8.5/10Une Aventure de Spirou et Fantasio - Tome 4 - Le journal d'un ingénu

/ Critique - écrit par riffhifi, le 21/04/2008
Notre verdict : 8.5/10 - Spirou begins (Fiche technique)

Bon anniversaire, Spirou ! Apparu pour la première fois le 21 avril 1938, le groom fête aujourd'hui ses 70 ans. Quel meilleur cadeau que cet album d'Emile Bravo qui invente sa première rencontre avec Fantasio, en 1939 ?

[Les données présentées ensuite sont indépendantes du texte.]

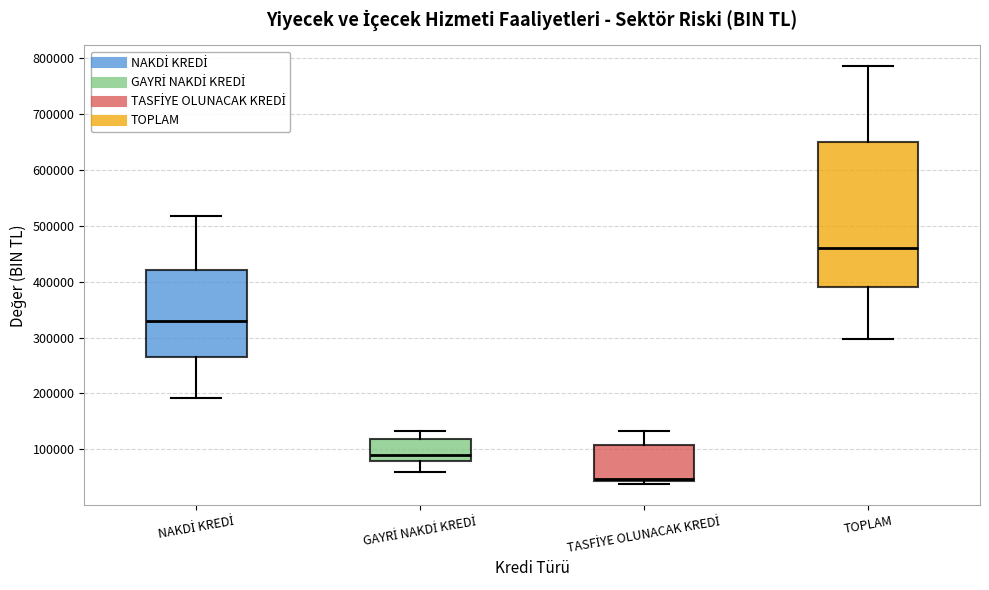

Reading left to right, transcribe this box plot: for each box, give where its median line is, the range the box spans, and where its two whiskers end, as read against the y-axis. The values are not printed on the chart, so give them approximately, as read against the axis.

NAKDİ KREDİ: median 330000, box 270000 to 420000, whiskers 190000 to 520000
GAYRİ NAKDİ KREDİ: median 90000, box 80000 to 120000, whiskers 60000 to 130000
TASFİYE OLUNACAK KREDİ: median 50000, box 40000 to 110000, whiskers 40000 (just below the box's lower edge) to 130000
TOPLAM: median 460000, box 390000 to 650000, whiskers 300000 to 790000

On va finir par le savoir, 2008 est l'année des 70 ans de Spirou (et celle d'autres anniversaires BD sur lesquels on reviendra en temps voulu) ; à cette occasion, les éditions Dupuis mettent les petits plats dans les grands : deux expositions à Bruxelles, une pièce spécialement frappée par la Monnaie de Paris, un changement de rédacteur en chef du Journal de Spirou, qui se pare pour l'occasion d'une « nouvelle super formule »... Au Salon du Livre le mois dernier, les badauds avaient même droit à un petit chapeau de groom s'ils passaient à côté du stand de l'éditeur ! Dans cet océan de paillettes, l'effort le plus appréciable est tout naturellement la parution d'une bande dessinée spéciale, concoctée par Emile Bravo pour la série « Une aventure de Spirou et Fantasio par... ». Si les trois précédents titres pouvaient décevoir par leur manque d'ambition et d'originalité, celui de Bravo mérite qu'on retourne à l'auteur son propre nom de famille. Faisant le lien entre les premières aventures signées Rob-Vel et la période Franquin entamée en 1947, Le journal d'un ingénu est un bijou d'ingéniosité et de culot.

Bruxelles, 1939. Spirou est un jeune groom employé au Moustic Hotel. Brutalisé par le chef portier Entresol, il ne se préoccupe que de payer son loyer et d'arbitrer les matchs de foot des gamins du quartier. Mais les évènements qui l'entourent vont le rattraper, ainsi qu'un journaliste envahissant nommé Fantasio.

Dès la couverture, on sait qu'on a affaire à un Spirou différent de tout ce qui a été fait précédemment : toute simple mais splendide, elle montre le groom avec un
coquard à l'œil et son écureuil Spip dans les bras (et si on rappelait au passage que Spirou veut dire écureuil en wallon ?), debout devant une absence de décor jaunie comme un vieux journal. A sa droite, une multiplication de marteaux et de faucilles rougit l'image ; à gauche, ce sont les croix gammées qui noircissent le tableau. La problématique de l'album est posée : Spirou est pris dans l'étau de la politique, traversant une époque sombre où les gens qui l'entourent prennent parti pour les fascistes ou les communistes. Et lui ? Lui, il se demande comment s'y prendre avec la jeune femme de chambre qui travaille avec lui et dont il ignore le nom. Il aimerait faire l'amour, pas la guerre.

En ces temps où il est de bon ton de revenir aux origines des personnages célèbres pour mieux les réinventer, Emile Bravo préfère jouer la carte de la cohérence et de l'hommage, en faisant référence aux planches de Rob-Vel autant qu'aux travaux ultérieurs de Jijé et Franquin. S'il fallait trouver une comparaison, plutôt qu'à Batman Begins ou Casino Royale, on penserait au Secret de la pyramide, ce film où un jeune Sherlock Holmes fait ses premiers pas de détective et
trouve l'origine de ses manies. De la même façon, Le journal d'un ingénu trouve un ton personnel, très différent de celui des albums traditionnels (on ne peut pas à proprement parler d'aventures ici), tout en s'adressant directement aux amoureux de la bande dessinée. Le dessin n'est comparable à celui d'aucun des artistes ayant œuvré sur la série, on peut le définir comme un mélange de ligne claire façon Hergé et de style quotidien façon Spiessert, tel qu'on peut l'observer chez plusieurs auteurs de la collection Expresso. Hergé, on en parle d'ailleurs à plusieurs reprises puisque Spirou déclare ici être un fervent lecteur de... Tintin ! Un bon moyen de réconcilier les deux frères ennemis de la bande dessinée belge, qu'il ne sert plus à rien d'opposer.

Ecrit avec une verve remarquable (on goûtera particulièrement les dialogues du premier rendez-vous amoureux de Spirou), dessiné avec gourmandise, l'album est également capable de fournir quelques surprises de taille, dont un épilogue particulièrement gonflé qui amène le lecteur à se poser bon nombre de questions sur l'ensemble des aventures de Spirou.

En tout cas, on sait désormais pourquoi Spirou et Fantasio sont vaccinés contre la politique et les femmes (quoique, Seccotine...).